Her first “real job” was as a logistics coordinator for Nokia in Johannesburg. By the time she left the firm eight years later, she had become planning manager for West and Central Africa, married, had two kids (both boys) and opened (with her husband, Ruddy) an online store, Maxishop.
Things didn’t go according to plan at Maxishop, which shipped appliances and homeware to customers in the DRC. The store closed in 2012, but Mukwamu now sees it as the vital first step toward launching MaxiCash in April 2016. “We were carrying a lot of inventory,” she says postmortem, and only a “tiny percentage” of customers in the DRC were ready for an online shop.
MaxiCash — in which all inventory is virtual, and only senders (who tend to be based in first world countries) need internet access — neatly sidesteps both issues.
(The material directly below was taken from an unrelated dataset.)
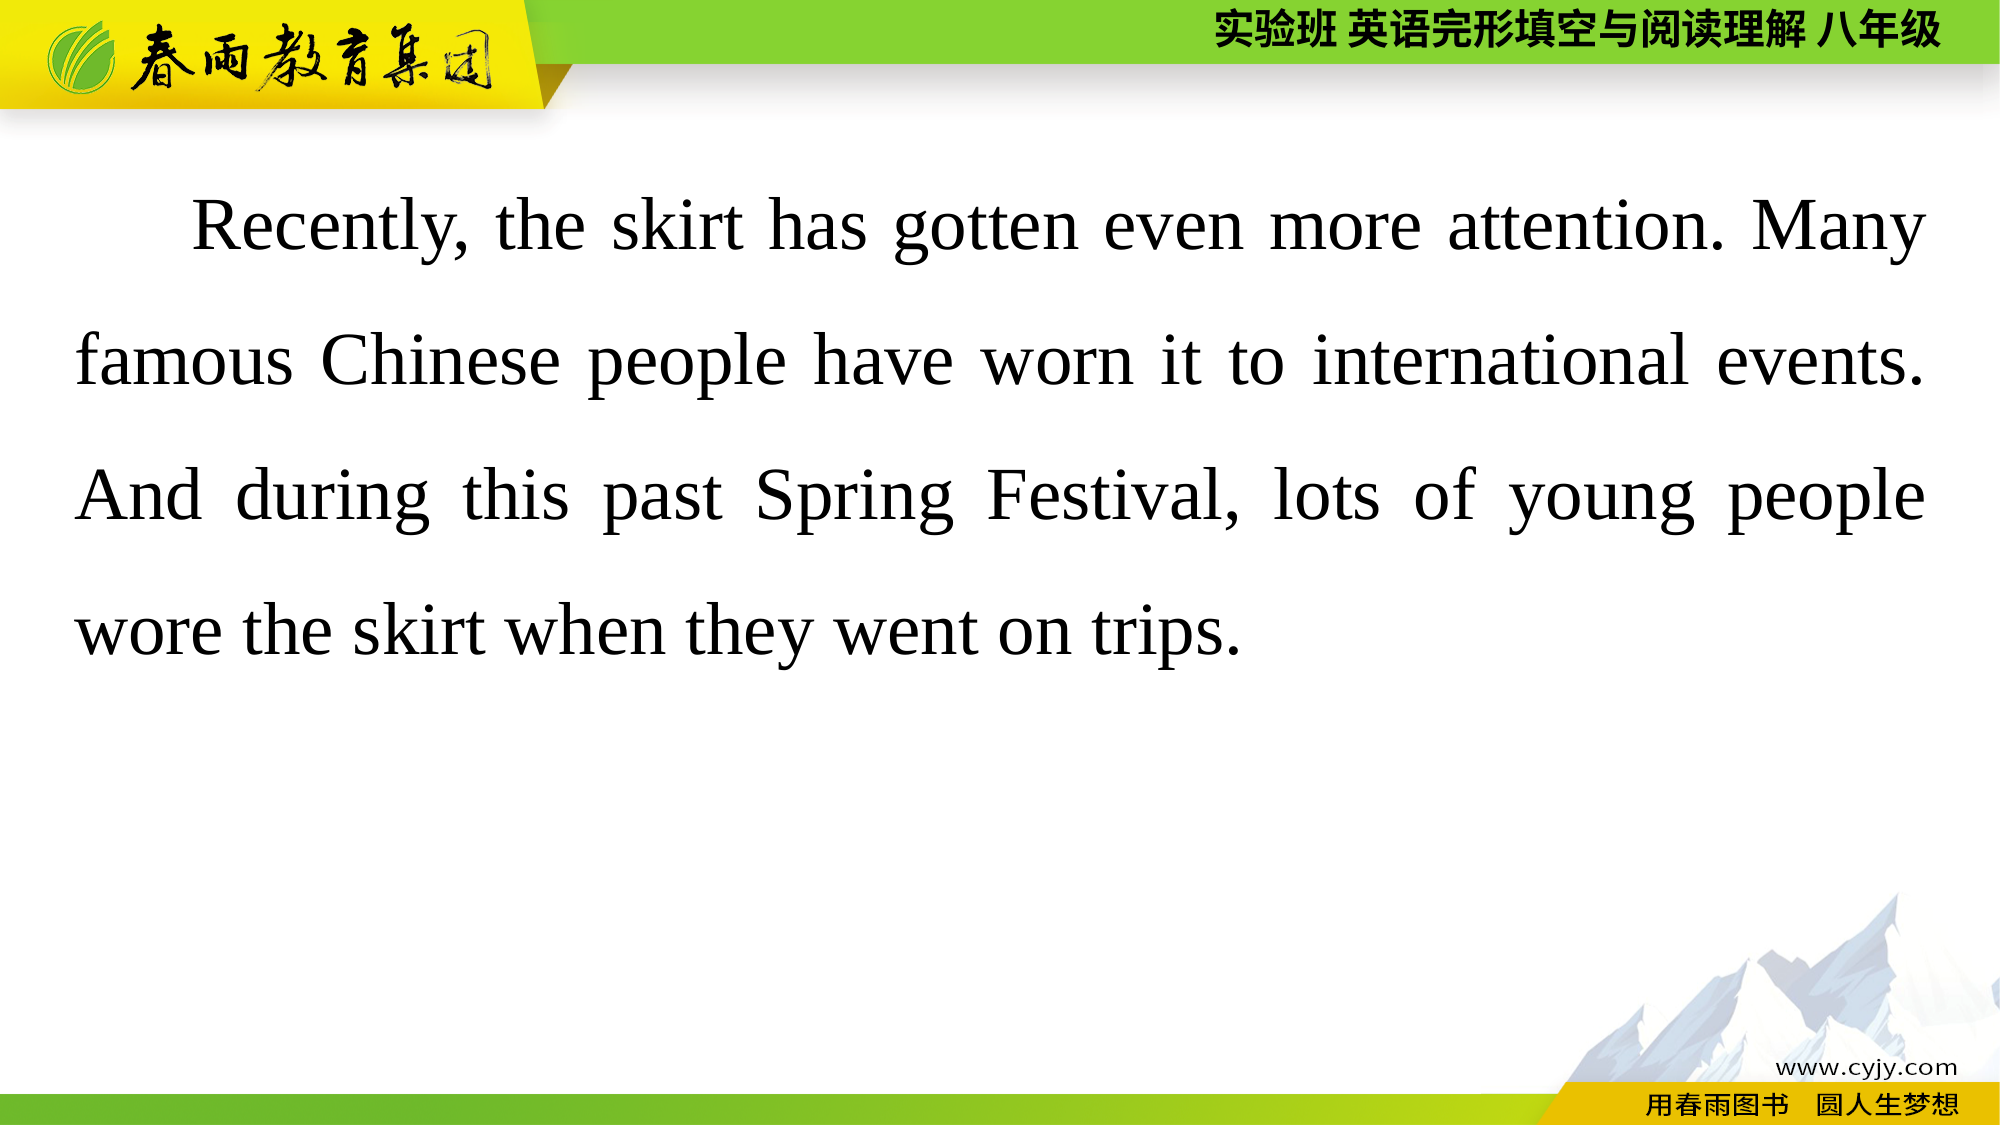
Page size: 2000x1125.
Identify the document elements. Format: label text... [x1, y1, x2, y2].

list Recently, the skirt has gotten even more attention. Many famous Chinese people have worn it to international events. And during this past Spring Festival, lots of young people wore the skirt when they went on trips. [59, 122, 1944, 683]
picture [0, 0, 2000, 1125]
But that doesn’t mean it’s been a smooth ride for the startup, which currently has just 2,000 private users (it also serves as a payment gateway for 200 online merchants) and is yet to achieve break-even.
MaxiCash may be much cheaper (end-to-end charges average out at less than 4 percent compared to 8 to 12 percent at Western Union) and more convenient than the competition (MaxiCash’s DRC banking partner has its own mobile money service that allows recipients to use their cash in a multitude of ways), but Africans “still heavily rely on money transfer services and mobile money,” says Cameroonian journalist Divine Ntaryike. Adegoke Oyeniyi, a West Africa business and media analyst for U.S-based AIM Group, is less concerned: “Francophone Africa is already used to mobile money, so an app shouldn’t be a problem.”
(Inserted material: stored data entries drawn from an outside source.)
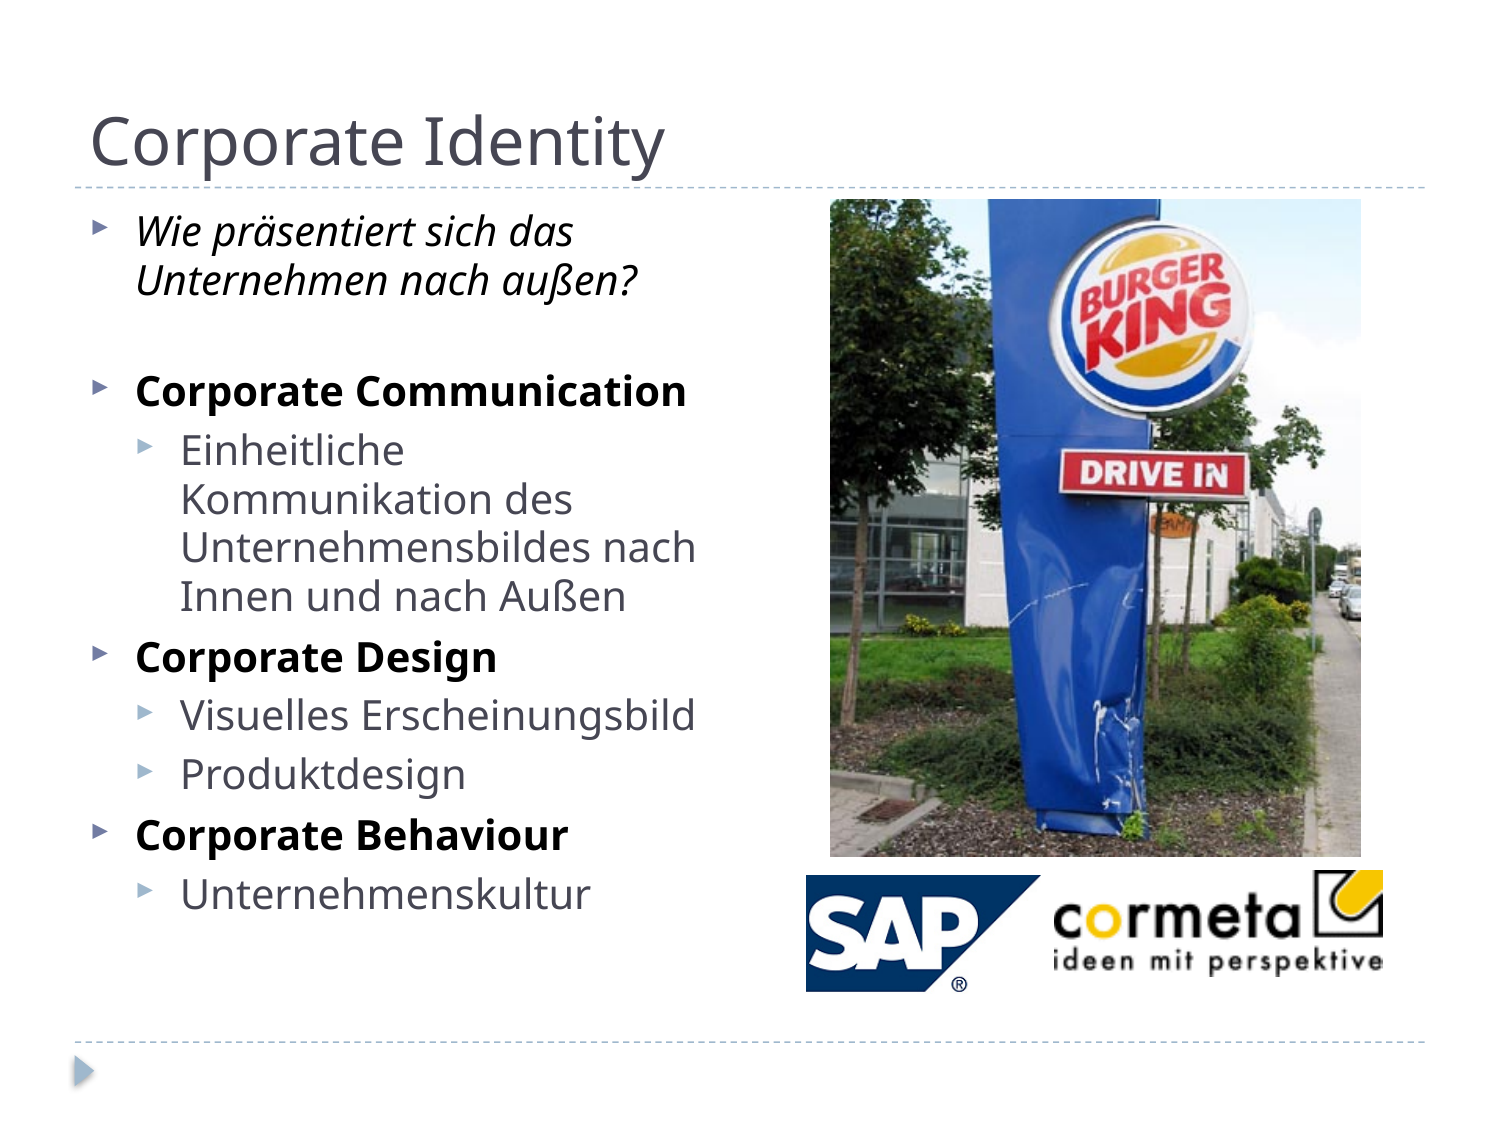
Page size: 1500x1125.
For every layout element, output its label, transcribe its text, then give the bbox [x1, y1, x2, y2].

title Corporate Identity [75, 24, 1425, 188]
picture [1054, 869, 1383, 977]
list Wie präsentiert sich das Unternehmen nach außen? Corporate Communication Einheitliche Kommunikation des Unternehmensbildes nach Innen und nach Außen Corporate Design Visuelles Erscheinungsbild Produktdesign Corporate Behaviour Unternehmenskultur [75, 200, 734, 1006]
picture [806, 875, 1042, 995]
picture [829, 199, 1361, 858]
Mukwamu knows that first impressions can make or break a fledgling company, and she’s using her local knowledge to give people as many opportunities as possible to be wowed by MaxiCash. “It’s a volume game,” she says, not for the first time. The app enables senders to deposit money directly into NGO and church bank accounts (the latter has proved far more popular than the former, observes Mukwamu), to purchase cellphone airtime for recipients in over 30 countries, to pay school fees and, Kimpalou tells me, to shop online for groceries. It’s great, he says, to “know for certain” that his cash will be used exactly as he intended.
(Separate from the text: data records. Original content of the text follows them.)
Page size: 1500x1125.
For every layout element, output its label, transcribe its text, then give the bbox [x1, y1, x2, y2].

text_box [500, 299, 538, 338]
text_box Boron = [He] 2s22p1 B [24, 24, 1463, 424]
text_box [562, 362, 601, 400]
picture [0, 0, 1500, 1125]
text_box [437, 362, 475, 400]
But changing public perceptions is only half the battle. Before MaxiCash could even start operating, the Mukwamus had to scrounge half a million dollars to deposit in a trust account, and satisfying international Know Your Customer requirements (banking and anti-money-laundering regulations) was onerous. But, as predicted by Oyeniyi and confirmed by Mukwamu, regulatory compliance hurdles are the main reason recipients can only be in DRC and South Africa so far. Africa’s fragmented politics mean that “you basically start from zero,” she says, in each new country (with the exception of Economic Community of West African states). With that said, the software work that Pluritone has done with African banks and governments puts them on the inside track and has ensured that compliance “gets a little bit easier every time,” says Mukwamu.
In recent months, Mukwamu has been summoning all her “superwoman powers” (a term used by her longtime friend and new MaxiCash user Fina Linga) to expand the brand’s footprint, and she is confident the service will be available for recipients in “Ghana and most East African markets” by the first quarter of 2019.
Next stop? “Nigeria, of course.” In spite of being a regulatory nightmare and a hot spot for fraud, the country is the continent’s biggest economy, a fact the out-and-out entrepreneur cannot ignore. “It’s a volume game,” remember?